The lilac bushes begin to grow dull.
The grass grows slower.
At night our dreams fill with teachers and teaching and when we wake, they slowly dissolve, like salt tossed into the sea.
Smile more, she says.
Learn the truth of "you do not have to choose between prayer and anything else."
She points me to the New Testament, especially Paul's letter to the Hebrews.
In her letter she writes, "'Jesus Christ is the same yesterday and today and forever.'"
"Seen rightly, the truth of that is your liberation."
I watch the sun rise and remind myself that right seeing is inevitable.
I woke thinking of the dead baby robin, buried in a rushed grave as the rain began.
How sad life can be!
I was so grieved I forgot the shovel out in the rain, an unpardonable error in the circles in which I grew up.

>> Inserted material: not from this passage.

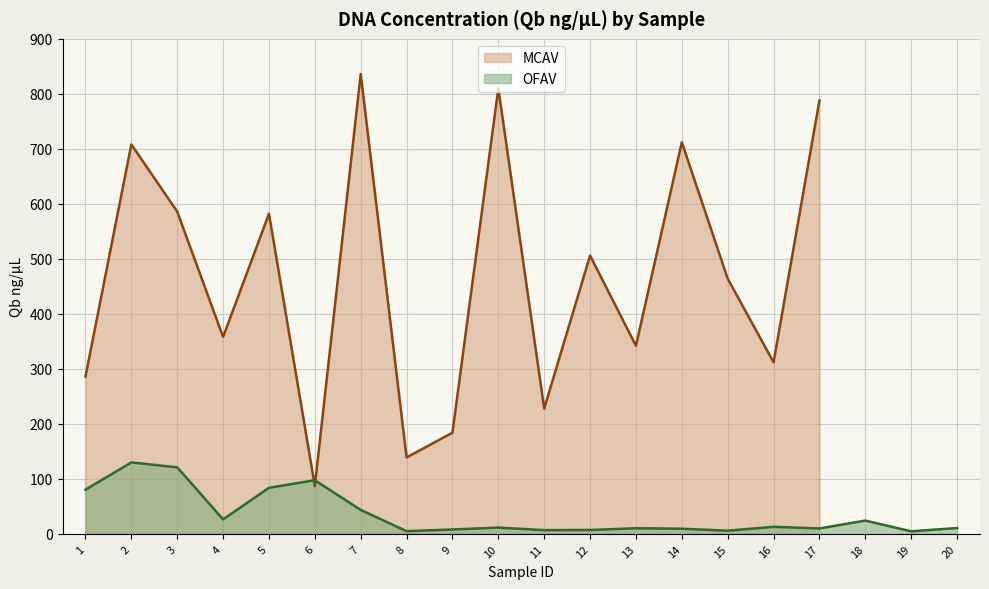

Which label corresponds to the largest value in the chart?

2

And this: "Keep your lives free from the love of money and be content with what you have, because God has said, 'Never will I leave you, never will I forsake you.'"
The dog curls up on the bed while I write.
Our walk is coming later than usual.
I cannot shake the dream of another teacher reminding me of the loveliness of Montpelier, Vermont.
I wanted to ask her about her own writing, which has so moved me these past five years.
She was unhappy with how she left it but also amused.
The details - as always - were not for me to know.
And I struggled to say even this much.